Le temps d’un album, Ian Gillan allume les micros Shure Super 55 Deluxe comme il ne l’a plus fait depuis les années qui ont précédé la sortie de The House Of Blue Light (1987). Ca peut sembler surréaliste mais le fait que notre hurleur aphone module des gammes, calées dans sa tessiture et archiconnues de lui-même (il doit chanter ces titres chaque nuit dans son sommeil paradoxal), est de nature à expliquer le phénomène. Certaines étoiles peuvent briller encore au firmament alors qu’elles sont mortes depuis des années. Comparaison n‘est pas raison.
La plus célèbre section rythmique du classic rock (Ian Paice et Roger Glover) se montre honnêtement à la hauteur de l’événement et soutient ses solistes et chanteur avec un enthousiasme de circonstance.
"Oh Well" enterre définitivement sa version originale. "Let The Good Times Roll" pourrait déclencher la danse de Saint-Guy chez le plus coincé des boiteux. L’excellent "The Battle Of New Orleans" résonne un peu au second (voire au troisième) degré quand on sait qu’un des musiciens du groupe anglais se trouve être américain (5).
Mais il inutile d’énumérer les titres comme un chapelet liturgique.
Ce disque, aussi inutile qu’imbécile, ressemble à ces mauvaises filles (6) aux paupières fardées que l’on rencontrait jadis au bal ; on les savait promises à tout le monde mais elles faisaient croire à leur cavalier de l’instant qu’elles étaient à lui pour toujours (le temps d’une danse).
Qui va encore au bal ? Et qui va acheter ce disque ?
Dans tous les cas, l’exemplaire du chroniqueur n’est pas à vendre. Ni même à voler (7).
(1) Now What ?! **** (2013), Infinity**** (2017) et Whoosh !**** (2020).
(2) le chroniqueur – qui ne peut s’exprimer à titre personnel sans s’attirer les foudres de son Grand Ganesha – éprouve la plus grande détestation pour l’exercice. A l’exception notable du très remarquable Big Bang Theory de Styx (2005) où l’auditeur aventureux va trouver, entre quelques titres convenus, des versions définitives de "Can’t Find My Way Home" et de "I Am The Walrus". Classe.

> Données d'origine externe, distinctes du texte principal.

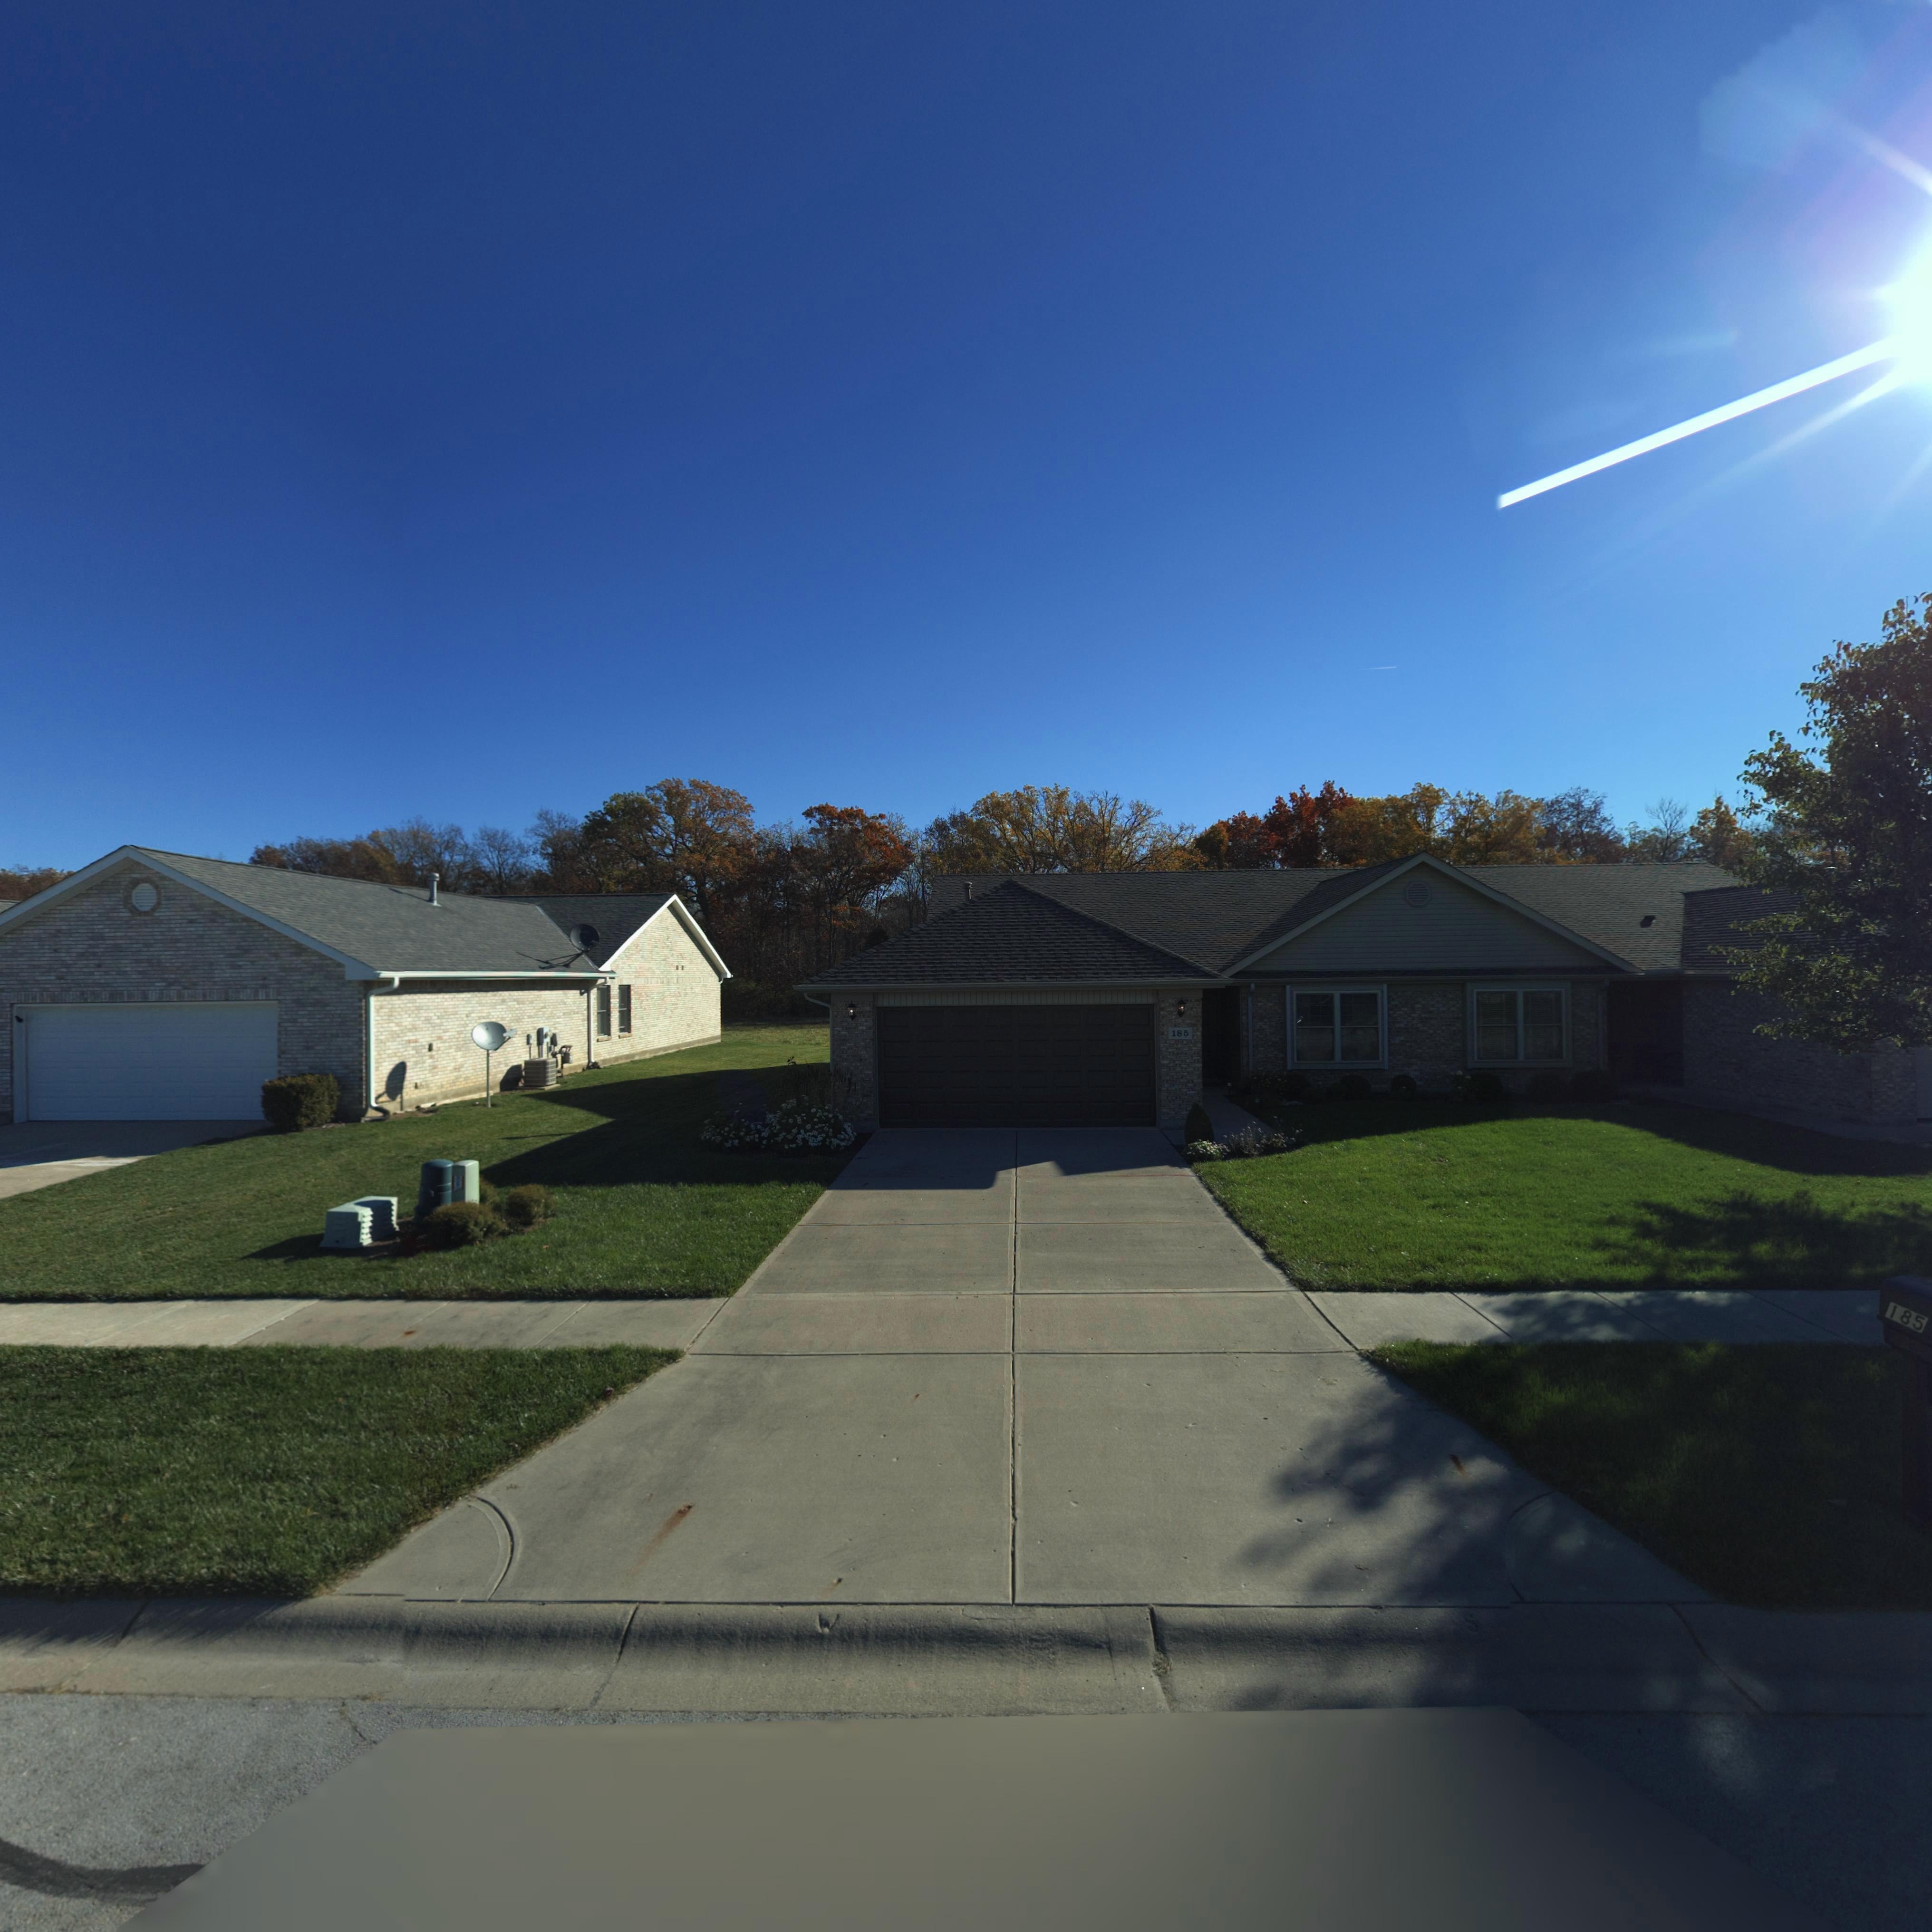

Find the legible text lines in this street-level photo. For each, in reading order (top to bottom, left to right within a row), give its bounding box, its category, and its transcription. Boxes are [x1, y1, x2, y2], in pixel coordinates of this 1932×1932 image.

[1171, 1029, 1190, 1037] StreetNumber: 185
[1887, 1301, 1928, 1333] StreetNumber: 185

(3) fragment autobiographique.
(4) le "classic hard prog" est régi par de strictes tables non écrites de la Loi.
(5) le texte de Jimmy Driftwood (1936) a connu deux versions, une première pour les USA, citant les "britanniques" comme ennemis, et une deuxième, un peu édulcorée pour le Commonwealth, évoquant plus poliment les « rebelles ». Depp Purple reprend ici la première version… Paix sur terre aux hommes (et aux femmes) de bonne volonté !
(6) le rédacteur (défenseur obstiné du "iel") entend préciser, pour éviter tout procès sexiste malvenu, qu’il existe aussi de mauvais garçons qui pratiquent exactement le même cérémonial avec les braves filles.
(7) comme tous les braves de ma contrée, je tire d’abord et je fais les sommations ensuite (autre fragment autobiographique).